Verhulst-Dynamik


Verhulst-Dynamik
Einen leichten Einstieg in die Theorie der Dynamischen Systeme bekommt man über die Verhulst-Dynamik. Sie eignet sich auch gut für einen Einstieg in das Programmieren. Verhulst (1804 bis 1849) war ein belgischer Mathematiker, der sich um die realistische Modellierung von Wachtumsvorgängen in einer Population bemühte, z.B. dem Wachstum der gesamten Menschheit. In einer Welt ohne Grenzen und knappe Ressourcen ist die Annahme einer konstanten Wachstumsrate sinnvoll. Sie führt, wie man in der Mathematik lernen kann, zu exponentiellem Wachstum. In der Realität gibt es aber Obergrenzen, die man ganz anschaulich als Nahrungsmangel und Verhungern interpretieren kann. Bei Annäherung an diese Grenze sollte das Nettowachstum zurückgehen, so dass sich ein Gleichgewicht einstellt. Dieses Verhalten lässt sich mit der Gleichung yn+1 = yn + a⋅yn⋅(1 – yn) mathematisch einfangen.

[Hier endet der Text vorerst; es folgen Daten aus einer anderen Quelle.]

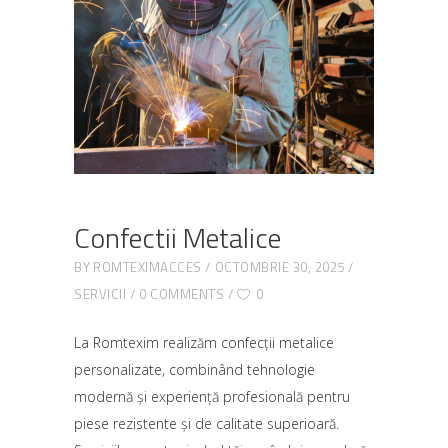
Confectii Metalice
BY
ROMTEXIMACCES
OCTOMBRIE 30, 2025
SERVICII
0 COMMENTS
0
La Romtexim realizăm confecții metalice
personalizate, combinând tehnologie
modernă și experiență profesională pentru
piese rezistente și de calitate superioară.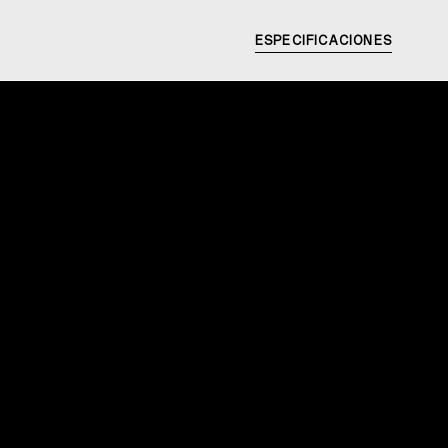
ESPECIFICACIONES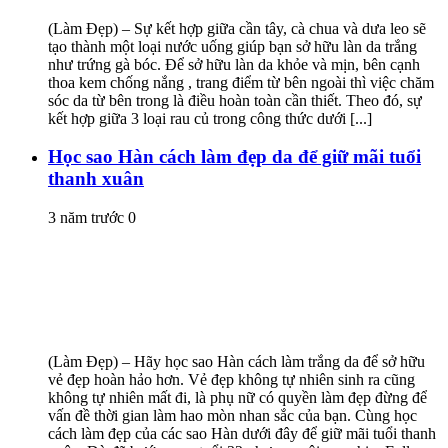
(Làm Đẹp) – Sự kết hợp giữa cần tây, cà chua và dưa leo sẽ
tạo thành một loại nước uống giúp bạn sở hữu làn da trắng
như trứng gà bóc. Để sở hữu làn da khỏe và mịn, bên cạnh
thoa kem chống nắng , trang điểm từ bên ngoài thì việc chăm
sóc da từ bên trong là điều hoàn toàn cần thiết. Theo đó, sự
kết hợp giữa 3 loại rau củ trong công thức dưới [...]
Học sao Hàn cách làm đẹp da để giữ mãi tuổi
thanh xuân
3 năm trước
0
(Làm Đẹp) – Hãy học sao Hàn cách làm trắng da để sở hữu
vẻ đẹp hoàn hảo hơn. Vẻ đẹp không tự nhiên sinh ra cũng
không tự nhiên mất đi, là phụ nữ có quyền làm đẹp đừng để
vấn đề thời gian làm hao mòn nhan sắc của bạn. Cùng học
cách làm đẹp của các sao Hàn dưới đây để giữ mãi tuổi thanh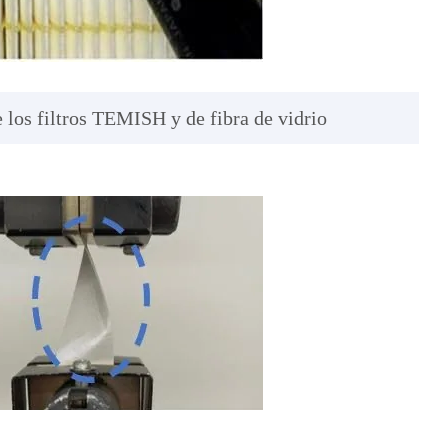
 los filtros TEMISH y de fibra de vidrio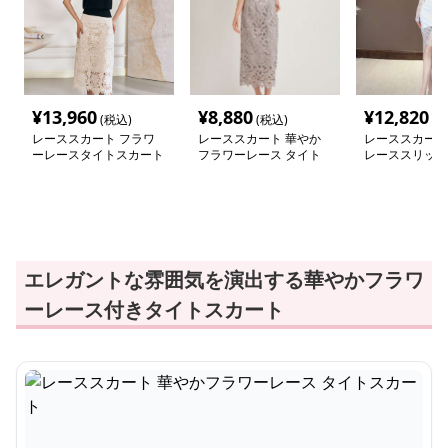
¥
13,960
¥
8,880
¥
12,820
(税込)
(税込)
(税
レーススカート フラワ
レーススカート 華やか
レーススカート
ーレースタイトスカート
フラワーレース タイト
レーススリット
ミモレ丈
スカート
カート
エレガントな雰囲気を演出する華やかフラワ
ーレース付きタイトスカート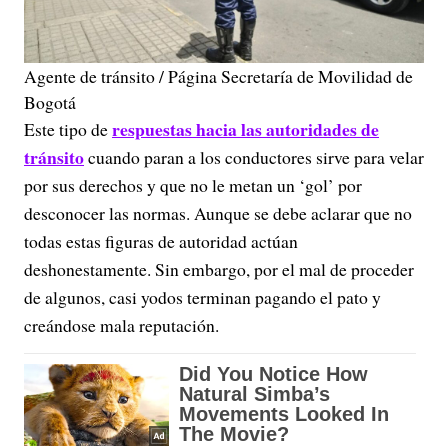
Agente de tránsito / Página Secretaría de Movilidad de
Bogotá
respuestas hacia las autoridades de
Este tipo de
tránsito
cuando paran a los conductores sirve para velar
por sus derechos y que no le metan un ‘gol’ por
desconocer las normas. Aunque se debe aclarar que no
todas estas figuras de autoridad actúan
deshonestamente. Sin embargo, por el mal de proceder
de algunos, casi yodos terminan pagando el pato y
creándose mala reputación.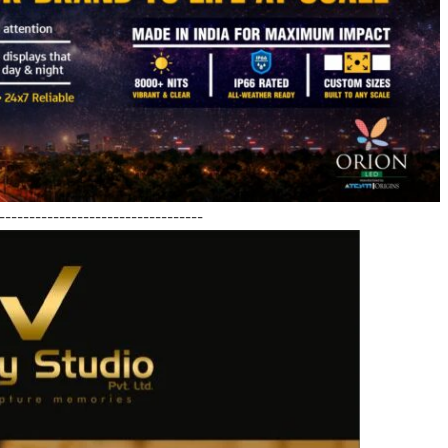
----------------------------------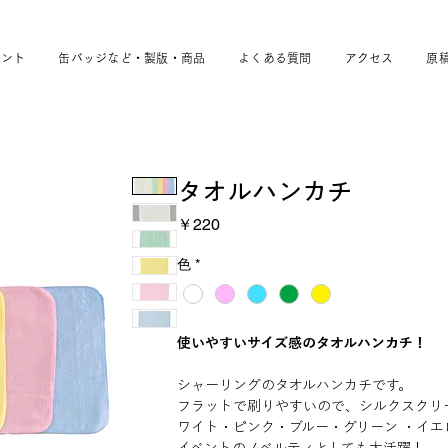
ベント
缶バッジなど・製版・商品
よくある質問
アクセス
原
タオルハンカチ
価
￥220
格
色
*
使いやすいサイズ感のタオルハンカチ！
シャーリングのタオルハンカチです。
フラットで刷りやすいので、シルクスクリ
ワイト・ピンク・ブルー・グリーン ・イエ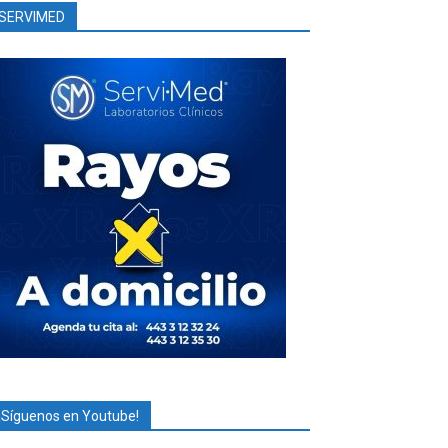
SERVIMED
¡Síguenos en Youtube!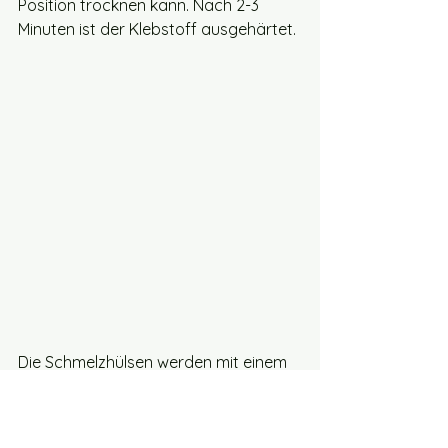
Position trocknen kann. Nach 2-3 
Minuten ist der Klebstoff ausgehärtet.
Die Schmelzhülsen werden mit einem 
Lötkolben in die rückseitigen 
Bohrungen eingeschmolzen. 
Gib nur wenig Druck auf die 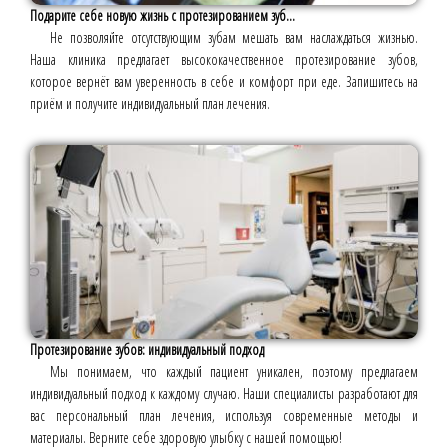
Подарите себе новую жизнь с протезированием зуб...
Не позволяйте отсутствующим зубам мешать вам наслаждаться жизнью.
Наша клиника предлагает высококачественное протезирование зубов,
которое вернёт вам уверенность в себе и комфорт при еде. Запишитесь на
приём и получите индивидуальный план лечения.
Протезирование зубов: индивидуальный подход
Мы понимаем, что каждый пациент уникален, поэтому предлагаем
индивидуальный подход к каждому случаю. Наши специалисты разработают для
вас персональный план лечения, используя современные методы и
материалы. Верните себе здоровую улыбку с нашей помощью!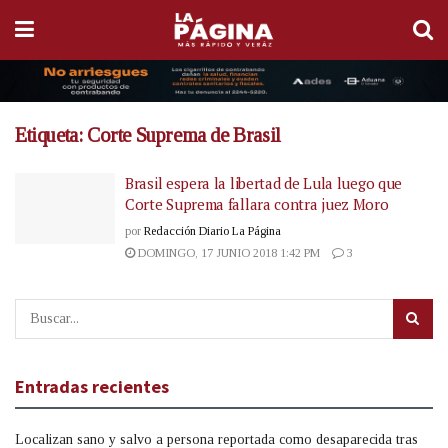
Etiqueta:
Corte Suprema de Brasil
Brasil espera la libertad de Lula luego que
Corte Suprema fallara contra juez Moro
por
Redacción Diario La Página
DOMINGO, 17 JUNIO 2018 1:42 PM
3
Entradas recientes
Localizan sano y salvo a persona reportada como desaparecida tras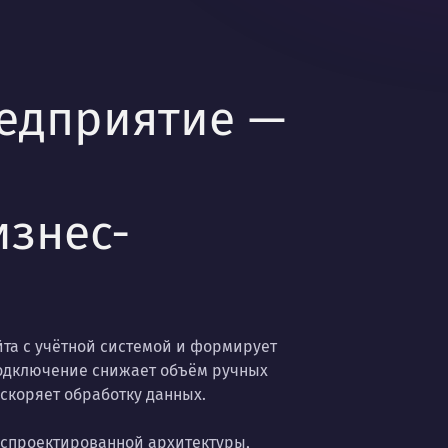
редприятие —
изнес-
йта с учётной системой и формирует
подключение снижает объём ручных
скоряет обработку данных.
о спроектированной архитектуры,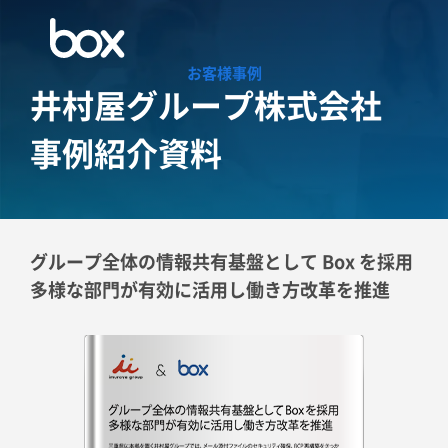
お客様事例
井村屋グループ株式会社
事例紹介資料
グループ全体の情報共有基盤として Box を採用
多様な部門が有効に活用し働き方改革を推進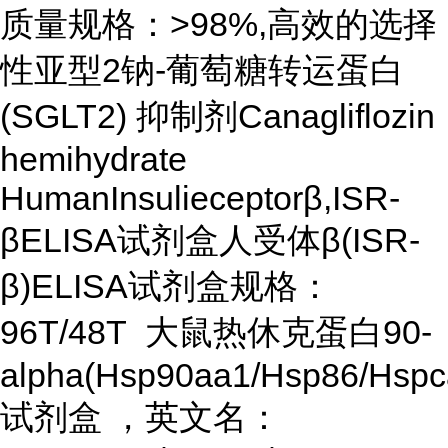
质量规格：>98%,高效的选择
性亚型2钠-葡萄糖转运蛋白
(SGLT2) 抑制剂Canagliflozin
hemihydrate
HumanInsulieceptorβ,ISR-
βELISA试剂盒人受体β(ISR-
β)ELISA试剂盒规格：
96T/48T 大鼠热休克蛋白90-
alpha(Hsp90aa1/Hsp86/Hspc
试剂盒 ，英文名：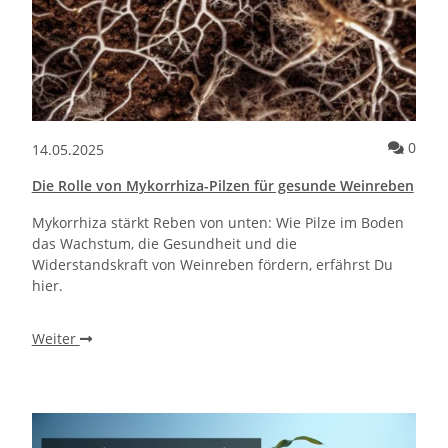
Kommentare zum Artikel Allergien und Sauna – worauf du bei Polle
Komm
0
14.05.2025
Die Rolle von Mykorrhiza-Pilzen für gesunde Weinreben
Mykorrhiza stärkt Reben von unten: Wie Pilze im Boden
das Wachstum, die Gesundheit und die
Widerstandskraft von Weinreben fördern, erfährst Du
hier.
Weiter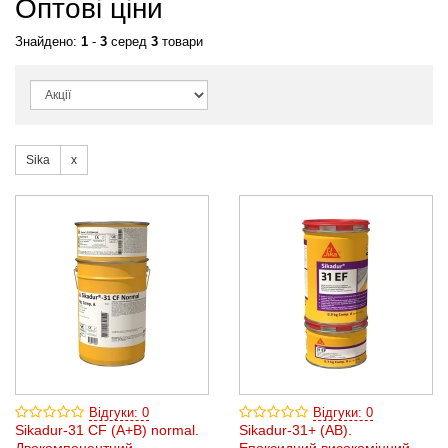
Оптові ціни
Знайдено:
1
-
3
серед
3
товари
Sika
Відгуки: 0
Відгуки: 0
Sikadur-31 CF (A+B) normal.
Sikadur-31+ (AB).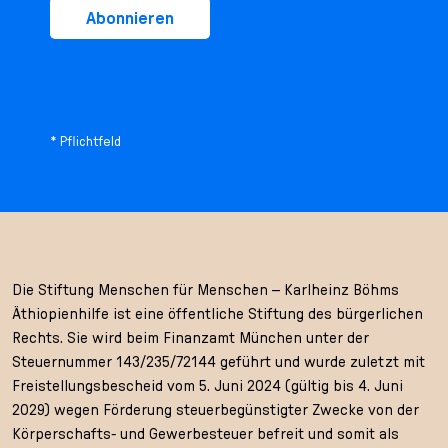
Abonnieren
* Pflichtfeld
Die Stiftung Menschen für Menschen – Karlheinz Böhms
Äthiopienhilfe ist eine öffentliche Stiftung des bürgerlichen
Rechts. Sie wird beim Finanzamt München unter der
Steuernummer 143/235/72144 geführt und wurde zuletzt mit
Freistellungsbescheid vom 5. Juni 2024 (gültig bis 4. Juni
2029) wegen Förderung steuerbegünstigter Zwecke von der
Körperschafts- und Gewerbesteuer befreit und somit als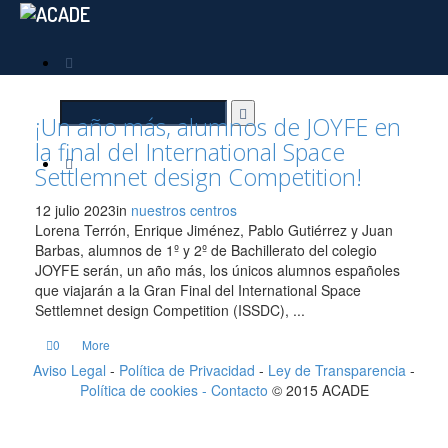
¡Un año más, alumnos de JOYFE en
la final del International Space
Settlemnet design Competition!
12 julio 2023
in
nuestros centros
Lorena Terrón, Enrique Jiménez, Pablo Gutiérrez y Juan
Barbas, alumnos de 1º y 2º de Bachillerato del colegio
JOYFE serán, un año más, los únicos alumnos españoles
que viajarán a la Gran Final del International Space
Settlemnet design Competition (ISSDC), ...
0
More
Aviso Legal
-
Política de Privacidad
-
Ley de Transparencia
-
Política de cookies -
Contacto
© 2015 ACADE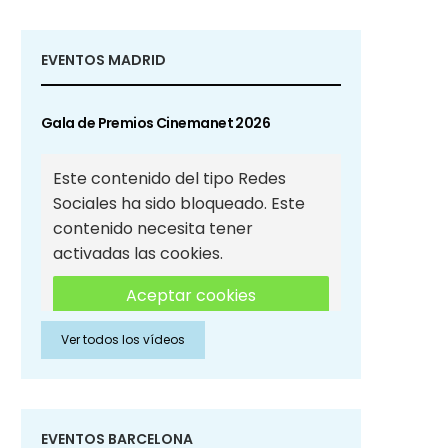
EVENTOS MADRID
Gala de Premios Cinemanet 2026
Este contenido del tipo Redes
Sociales ha sido bloqueado. Este
contenido necesita tener
activadas las cookies.
Aceptar cookies
Ver todos los vídeos
Aceptar cookies de Redes
Sociales
EVENTOS BARCELONA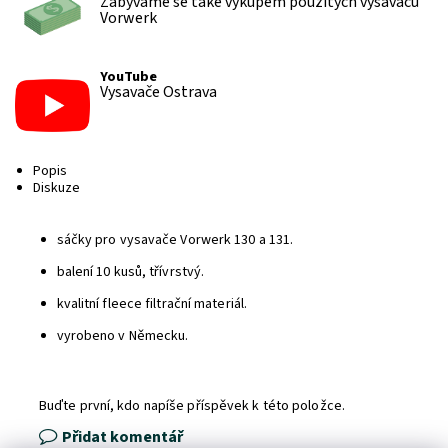
Zabýváme se také výkupem použitých vysavačů
Vorwerk
YouTube
Vysavače Ostrava
Popis
Diskuze
sáčky pro vysavače Vorwerk 130 a 131.
balení 10 kusů, třívrstvý.
kvalitní fleece filtrační materiál.
vyrobeno v Německu.
Buďte první, kdo napíše příspěvek k této položce.
Přidat komentář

Zur Erklärung: Wie alle vergleichbaren Simulationen verläuft auch hier die Zeit in Schritten, die durchnumeriert werden. Ein n steht jeweils für den momentanen Wert und n+1 für den kommenden. Wie groß die Schritte sind (ein Jahr, ein Tag, eine Sekunde, eine Generation usw.), hängt vom Problem ab. y steht für die Größe der Population, gemessen als Anteil der maximal möglichen dauerhaften Populationsgröße, ist also eine meist kleine Dezimalzahl. a ist die Wachstumsrate ohne Berücksichtigung einer Grenze. Der Teil in Klammern reduziert – wie gewünscht – das Wachstum bei Annäherung an die Grenze bis auf Null. Das Modell liefert bei kleineren Werten von a eine unterschiedlich schnelle aber harmlose Annäherung an die Grenze 1 oder 100%, wie die abgebildete Kurve zeigt. Sie heißt logistische Kurve und ist eine Entdeckung von Verhulst. Bei etwas zu raschem Wachstum gibt es ein kurzzeitiges Überschwingen, dann ein Schwanken zwischen verschiedenen Werten und danach wird das Verhalten sehr kompliziert. Einen Überblick darüber verschaffen wir uns im nächsten Abschnitt "Feigenbaumdiagramm".

Verhulst-Programm
Als Programmiersprache verwenden wir das kostenlose Chipmunk-Basic. Es ähnelt den Programmiersprachen der 80er-Jahre und enthält auf einfache Art alles, was wir brauchen. Die einzelnen Anweisungen stehen in numerierten Zeilen. Im Prinzip kann man auch Anweisungen mit Doppelpunkten zusammenfassen, z.B. in Zeile 140 x0 = 20: y0 = 620. Damit ist die Reihenfolge klar. Eine Ausnahme bildet die for-next-Schleife in den Zeilen 280 bis 310. Sie wird insgesamt 101mal wiederholt, wobei die Variable n die Werte 0 bis 100 annimmt. Die eigentliche Rechnung steht ganz unten in Zeile 280. Der Rest ist Graphik. Die Zeilen, die ein "="–Zeichen enthalten, sind keine mathematischen Gleichungen, sondern Zuweisungen. Der Wert des Terms auf der rechten Seite des Gleichheitszeichens wird berechnet und in der Variablen auf der linken Seite abgespeichert. Wenn eine Variable links und rechts vorkommt, dann ist links der neue und rechts der alte Wert gemeint.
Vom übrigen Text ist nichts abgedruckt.